Work to be completed >> In the listing that follows, give every line again exactly and omit the pictures.

───── Supplied material ─────

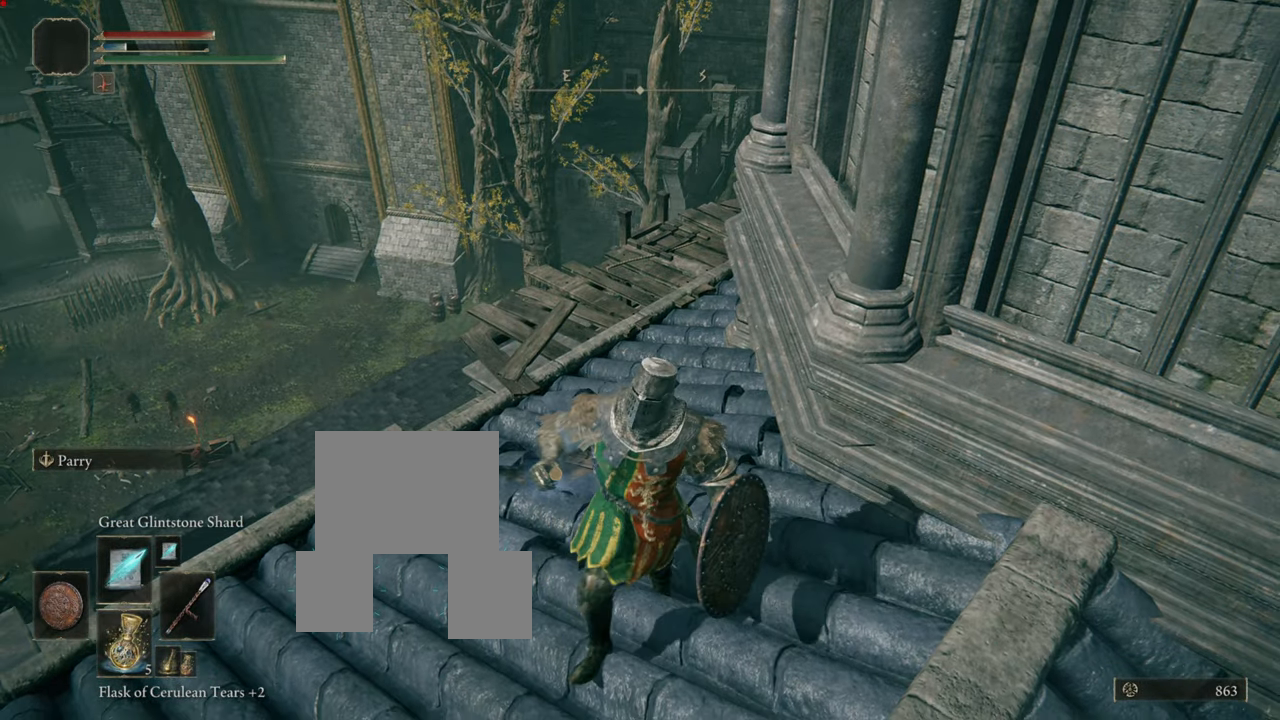
{"buttons": [], "left_stick": "down-left", "right_stick": "center", "events": [[267, "right_stick", "right"], [417, "right_stick", "center"]]}
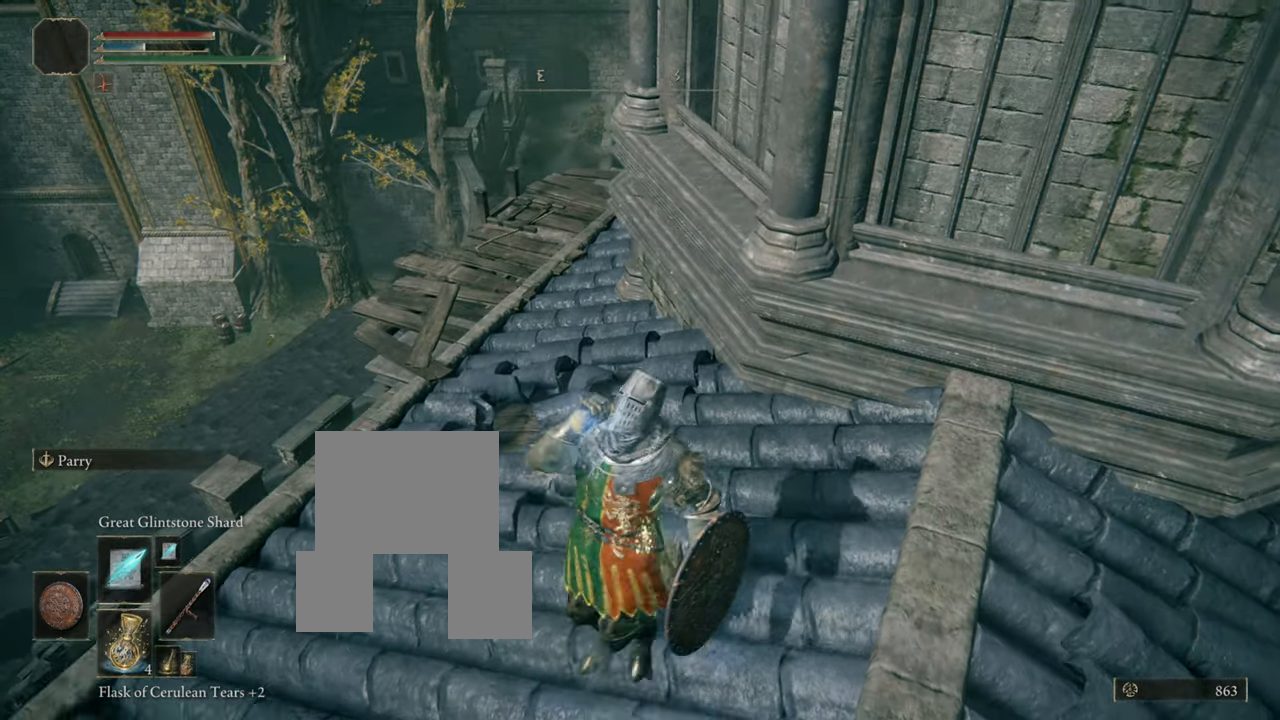
{"buttons": [], "left_stick": "down-left", "right_stick": "center", "events": []}
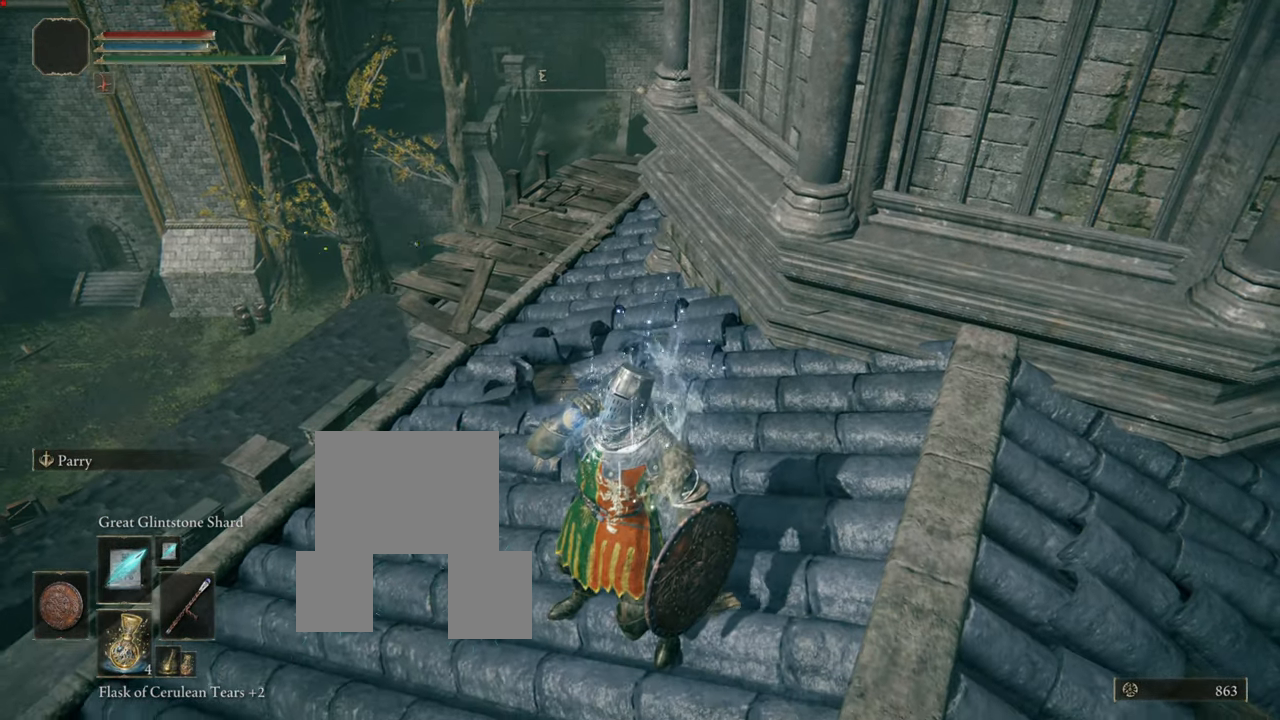
{"buttons": [], "left_stick": "down-left", "right_stick": "center", "events": [[50, "left_stick", "center"], [234, "left_stick", "down-left"]]}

─────

Solution to the exercise >>
{"buttons": [], "left_stick": "down-left", "right_stick": "center", "events": [[267, "right_stick", "right"], [417, "right_stick", "center"]]}
{"buttons": [], "left_stick": "down-left", "right_stick": "center", "events": []}
{"buttons": [], "left_stick": "down-left", "right_stick": "center", "events": [[50, "left_stick", "center"], [234, "left_stick", "down-left"]]}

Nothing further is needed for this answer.